Beyond the directly virus-related stories, last week’s news was dominated by cryptocurrency shenanigans and the return of outright war in the Middle East. Cryptos are the “Reality TV” version of markets – hugely fascinating, but not having much to do with reality – and largely purchased by believers and speculators, rather than investors.

Reality of a different sort, the flaring up of hostilities in the Middle East, is immensely sad. The human tragedy is apparent, but is yet to have wider contagion. While we discuss it greatly, its impact on markets is currently small. It does pose some problems for Western governments, particularly for the US administration, hampering its ability to influence other emerging nations throughout the world. China’s influence continues to expand and is further aided by the Middle East problems, especially in Africa where an Islamist surge is creating havoc. Much as the Israel-Palestine problems are awful, the Ethiopia-Eritrea situation is just as, if not more deadly, damaging and urgent.

 

Europe’s beacon of hope shines light on old problems

After a long quiet spell, Europe is capturing investor interest once again, with the green shoots of a recovery now coming through. After a desperately slow start, vaccination programmes on the continent have stepped up greatly, with ever more jabs set to be delivered in the coming weeks. That, combined with warmer weather and a slowing spread of the virus, is thawing the freeze on economic activity as businesses start to reopen. Indeed, the signs suggest the recovery is already underway – high-frequency data from the Eurozone is showing a sizable uptick in travel, business activity and job postings – even while growth data suggests the Eurozone economy fared better than feared in the early parts of the year. Barring another turn for the worse, it looks like Europe is headed out of its punishing double-dip recession.

 

Don’t blame it on the property

With a heavy heart – and a heavier bill – Aviva told investors last week that after a tumultuous year for the fund, the firm will shut its main UK Property Fund as well as its two feeder funds on 19th July and return cash to investors “in a fair and orderly manner”. The current liquidity of about 40% of the fund will be returned (equivalent to about 40% of current value) but the rest will dribble back as asset sales are
completed, which may take up to two years.
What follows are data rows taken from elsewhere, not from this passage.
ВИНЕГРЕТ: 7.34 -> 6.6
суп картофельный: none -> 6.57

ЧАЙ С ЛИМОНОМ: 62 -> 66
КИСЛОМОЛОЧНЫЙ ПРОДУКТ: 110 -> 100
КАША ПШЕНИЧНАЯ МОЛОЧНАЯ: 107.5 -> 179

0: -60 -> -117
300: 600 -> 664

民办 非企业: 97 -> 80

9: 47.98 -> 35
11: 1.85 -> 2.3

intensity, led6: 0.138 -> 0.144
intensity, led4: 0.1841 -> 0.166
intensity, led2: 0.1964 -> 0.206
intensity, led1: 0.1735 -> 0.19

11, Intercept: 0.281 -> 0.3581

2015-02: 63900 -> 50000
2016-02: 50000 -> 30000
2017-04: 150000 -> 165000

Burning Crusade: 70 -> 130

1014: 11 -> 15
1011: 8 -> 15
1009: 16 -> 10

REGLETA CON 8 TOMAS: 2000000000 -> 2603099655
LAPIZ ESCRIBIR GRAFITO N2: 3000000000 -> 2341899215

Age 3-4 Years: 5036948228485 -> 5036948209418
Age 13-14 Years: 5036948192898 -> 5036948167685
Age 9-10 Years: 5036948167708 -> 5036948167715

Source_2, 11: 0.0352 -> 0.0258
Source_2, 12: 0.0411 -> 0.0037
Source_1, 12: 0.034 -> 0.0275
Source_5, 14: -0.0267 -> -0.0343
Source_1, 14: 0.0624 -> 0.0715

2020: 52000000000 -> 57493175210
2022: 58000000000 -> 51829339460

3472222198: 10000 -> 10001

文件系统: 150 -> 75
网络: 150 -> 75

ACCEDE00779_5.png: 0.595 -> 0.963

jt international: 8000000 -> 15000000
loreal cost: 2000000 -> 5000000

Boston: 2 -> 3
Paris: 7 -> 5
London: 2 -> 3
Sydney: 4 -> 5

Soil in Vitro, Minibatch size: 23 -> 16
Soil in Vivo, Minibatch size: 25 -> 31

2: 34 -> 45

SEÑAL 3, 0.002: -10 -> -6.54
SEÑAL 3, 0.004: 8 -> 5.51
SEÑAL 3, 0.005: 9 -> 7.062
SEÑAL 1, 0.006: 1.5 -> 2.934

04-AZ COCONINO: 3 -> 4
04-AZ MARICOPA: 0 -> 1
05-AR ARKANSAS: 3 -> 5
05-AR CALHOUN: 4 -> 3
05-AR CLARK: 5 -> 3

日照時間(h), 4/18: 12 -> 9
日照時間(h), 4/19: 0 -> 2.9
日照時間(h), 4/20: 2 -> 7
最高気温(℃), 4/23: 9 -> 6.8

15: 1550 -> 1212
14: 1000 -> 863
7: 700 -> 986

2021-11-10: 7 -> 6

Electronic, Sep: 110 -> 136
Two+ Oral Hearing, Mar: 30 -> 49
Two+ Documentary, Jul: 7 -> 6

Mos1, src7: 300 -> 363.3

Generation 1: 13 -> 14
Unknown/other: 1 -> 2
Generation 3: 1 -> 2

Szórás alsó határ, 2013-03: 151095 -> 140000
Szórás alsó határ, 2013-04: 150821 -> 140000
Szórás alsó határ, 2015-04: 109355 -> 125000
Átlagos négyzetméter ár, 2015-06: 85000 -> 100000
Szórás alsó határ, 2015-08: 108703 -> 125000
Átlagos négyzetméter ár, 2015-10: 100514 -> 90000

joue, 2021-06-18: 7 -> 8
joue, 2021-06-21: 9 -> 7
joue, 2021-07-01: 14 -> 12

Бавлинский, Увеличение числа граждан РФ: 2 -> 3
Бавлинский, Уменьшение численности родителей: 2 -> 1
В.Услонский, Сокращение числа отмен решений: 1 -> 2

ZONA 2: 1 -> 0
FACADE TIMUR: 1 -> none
Like many other investment firms, Aviva suspended trading in its open-ended property fund last March – just as the pandemic began and capital markets were in nosedive. Equity markets have long since recovered, generating impressive returns over the rest of 2020, but the gates never opened on Aviva’s property investments. Now they never will, with the group concerned that maintaining value – while keeping enough liquidity to fulfil redemptions – would be impossible.